France and Morocco meet again on the World Cup’s biggest stage, this time at Gillette Stadium in Foxborough, and the history between these two sides adds real weight to tonight’s quarterfinal. France beat Morocco 2-0 in the 2022 semi-final in Qatar, a result that ended Morocco’s run as the first African and first Arab nation to reach a World Cup last four. Four years later, Morocco returns for revenge, and this time the run to the quarterfinal looks even more complete.
Bookmakers and pundits still favor France heavily. Les Bleus have won all five of their matches this tournament, scoring 14 goals and conceding just twice, and Kylian Mbappe leads the Golden Boot race with seven goals and two assists. That form has pushed France among the shortest odds to lift the trophy, with most models and betting markets calling this a comfortable passage to the semifinals.
Morocco, though, refuses to play the role of underdog. The Atlas Lions have matched France’s consistency step for step, going unbeaten across five matches while sharpening their game through genuinely difficult tests against Brazil and the Netherlands. Coach Ouahbi has built a Morocco side that trusts its shape, rarely beats itself, and has shown it can raise its level against bigger nations when the stakes rise.
That sets up a contest far closer than the odds suggest. France carries the sharper attack and the tournament’s most dangerous individual talent, but Morocco arrives with its own case for an upset. Here are three reasons the Atlas Lions can shock France tonight.
- Morocco Has Not Lost in 34 Matches
Morocco last tasted defeat on August 10, 2025, a run of 34 games. That unbeaten streak includes a 3-0 demolition of Canada in the last 16 that looked more comfortable than the scoreline suggested to any neutral.
The Atlas Lions have also drawn tough tests against Brazil and the Netherlands without cracking, showing a defensive discipline that has conceded only four goals across five matches.
- Azzedine Ounahi Can Exploit France’s Midfield Gaps**
Ounahi’s movement between the lines and his ability to receive and turn under pressure rank as Morocco’s most dangerous individual attacking quality.
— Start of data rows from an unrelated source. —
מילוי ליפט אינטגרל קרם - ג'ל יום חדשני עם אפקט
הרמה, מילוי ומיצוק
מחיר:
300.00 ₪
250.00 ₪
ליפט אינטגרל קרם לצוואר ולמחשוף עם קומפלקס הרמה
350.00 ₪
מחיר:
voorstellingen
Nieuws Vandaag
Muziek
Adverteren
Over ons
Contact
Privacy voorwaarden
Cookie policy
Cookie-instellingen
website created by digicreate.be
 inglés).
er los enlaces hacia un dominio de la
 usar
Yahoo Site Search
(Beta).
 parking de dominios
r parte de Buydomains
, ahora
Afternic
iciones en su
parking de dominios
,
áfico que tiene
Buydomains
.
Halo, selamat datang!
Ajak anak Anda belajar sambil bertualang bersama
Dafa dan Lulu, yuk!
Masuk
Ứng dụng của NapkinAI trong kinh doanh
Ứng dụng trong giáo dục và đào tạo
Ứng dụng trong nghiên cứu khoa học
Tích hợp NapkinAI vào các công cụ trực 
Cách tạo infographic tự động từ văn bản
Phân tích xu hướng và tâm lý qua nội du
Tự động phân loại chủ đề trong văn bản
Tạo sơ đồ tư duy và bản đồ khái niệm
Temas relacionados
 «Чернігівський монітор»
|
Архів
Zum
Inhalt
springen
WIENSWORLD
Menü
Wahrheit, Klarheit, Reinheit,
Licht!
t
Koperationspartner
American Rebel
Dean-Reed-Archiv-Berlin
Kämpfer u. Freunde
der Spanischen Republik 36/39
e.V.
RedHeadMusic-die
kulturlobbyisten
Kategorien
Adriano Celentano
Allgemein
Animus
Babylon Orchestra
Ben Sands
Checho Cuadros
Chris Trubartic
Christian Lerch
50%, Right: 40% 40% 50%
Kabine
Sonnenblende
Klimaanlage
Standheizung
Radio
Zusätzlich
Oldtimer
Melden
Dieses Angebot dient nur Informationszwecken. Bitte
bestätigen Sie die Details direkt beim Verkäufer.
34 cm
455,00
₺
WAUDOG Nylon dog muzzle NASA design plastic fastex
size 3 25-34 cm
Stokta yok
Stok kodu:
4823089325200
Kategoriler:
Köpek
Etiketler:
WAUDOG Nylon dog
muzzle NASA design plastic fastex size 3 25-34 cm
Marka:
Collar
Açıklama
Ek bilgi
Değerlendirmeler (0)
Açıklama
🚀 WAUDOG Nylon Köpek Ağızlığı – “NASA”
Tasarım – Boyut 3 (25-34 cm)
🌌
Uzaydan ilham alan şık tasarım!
The Girona midfielder was influential in the round of 16 bagging two goals in the win over Canada.
Aurelien Tchouameni, still working his way back from an adductor injury that kept him out of the last-16 win over Paraguay, faces an uphill battle to start, and if he or Manu Kone fail to step up and intercept Ounahi’s runs early, the Moroccan midfielder can find the same space that hurt Canada and the Netherlands.
- Morocco knows exactly how to hurt France
The two sides met in the 2022 semi-final in Qatar, where France won 2-0, and that history has given Morocco four years to study Les Bleus up close. The Atlas Lions arrive with a more established defensive structure than in 2022 and a double pivot in Neil El Aynaoui and Bilal El Khannouss capable of playing through France’s high press. Add the psychological motivation of avenging that 2022 defeat, and Morocco has every reason to make this a fight rather than a formality.
France remain favorites on paper, but Morocco’s unbeaten run, its tactical discipline, and its hunger for revenge make this quarterfinal anything but a formality.